### Work request
Below are records; extract exactly the lines from the one with "use Help to Park again" through the final line, including both, but drop the pictures.

### Excerpted records
════════════════

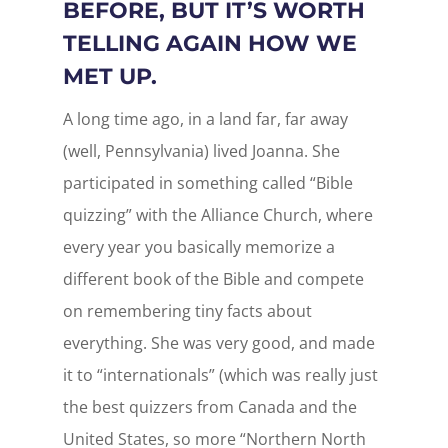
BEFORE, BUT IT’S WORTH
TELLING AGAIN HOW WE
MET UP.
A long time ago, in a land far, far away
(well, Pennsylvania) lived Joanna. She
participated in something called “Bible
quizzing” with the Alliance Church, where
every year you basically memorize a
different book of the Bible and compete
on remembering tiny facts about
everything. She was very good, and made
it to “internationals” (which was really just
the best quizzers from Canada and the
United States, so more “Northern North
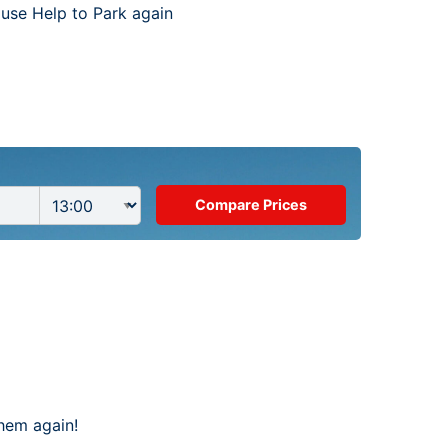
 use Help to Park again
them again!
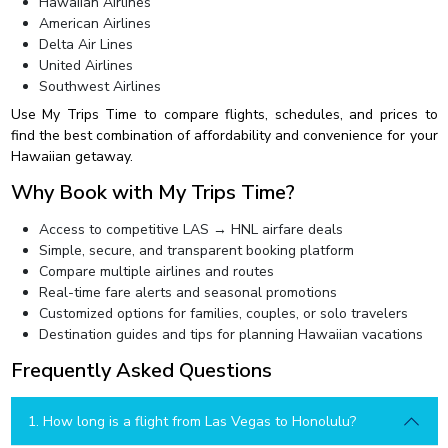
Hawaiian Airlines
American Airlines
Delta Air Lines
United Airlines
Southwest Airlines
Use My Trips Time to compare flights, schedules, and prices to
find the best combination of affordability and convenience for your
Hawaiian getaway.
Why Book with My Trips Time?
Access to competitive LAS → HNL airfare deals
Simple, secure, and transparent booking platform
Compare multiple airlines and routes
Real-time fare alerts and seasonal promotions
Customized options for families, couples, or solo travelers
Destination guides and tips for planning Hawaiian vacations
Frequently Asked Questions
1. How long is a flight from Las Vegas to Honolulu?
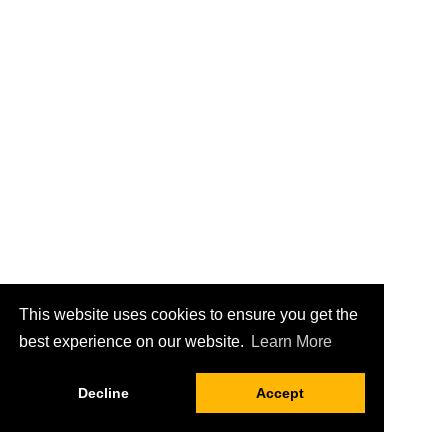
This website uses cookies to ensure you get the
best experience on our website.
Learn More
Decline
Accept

════════════════

### Worked solution
 use Help to Park again
them again!
Hawaiian Airlines
American Airlines
Delta Air Lines
United Airlines
Southwest Airlines
Use My Trips Time to compare flights, schedules, and prices to
find the best combination of affordability and convenience for your
Hawaiian getaway.
Why Book with My Trips Time?
Access to competitive LAS → HNL airfare deals
Simple, secure, and transparent booking platform
Compare multiple airlines and routes
Real-time fare alerts and seasonal promotions
Customized options for families, couples, or solo travelers
Destination guides and tips for planning Hawaiian vacations
Frequently Asked Questions
1. How long is a flight from Las Vegas to Honolulu?
This website uses cookies to ensure you get the
best experience on our website.
Learn More
Decline
Accept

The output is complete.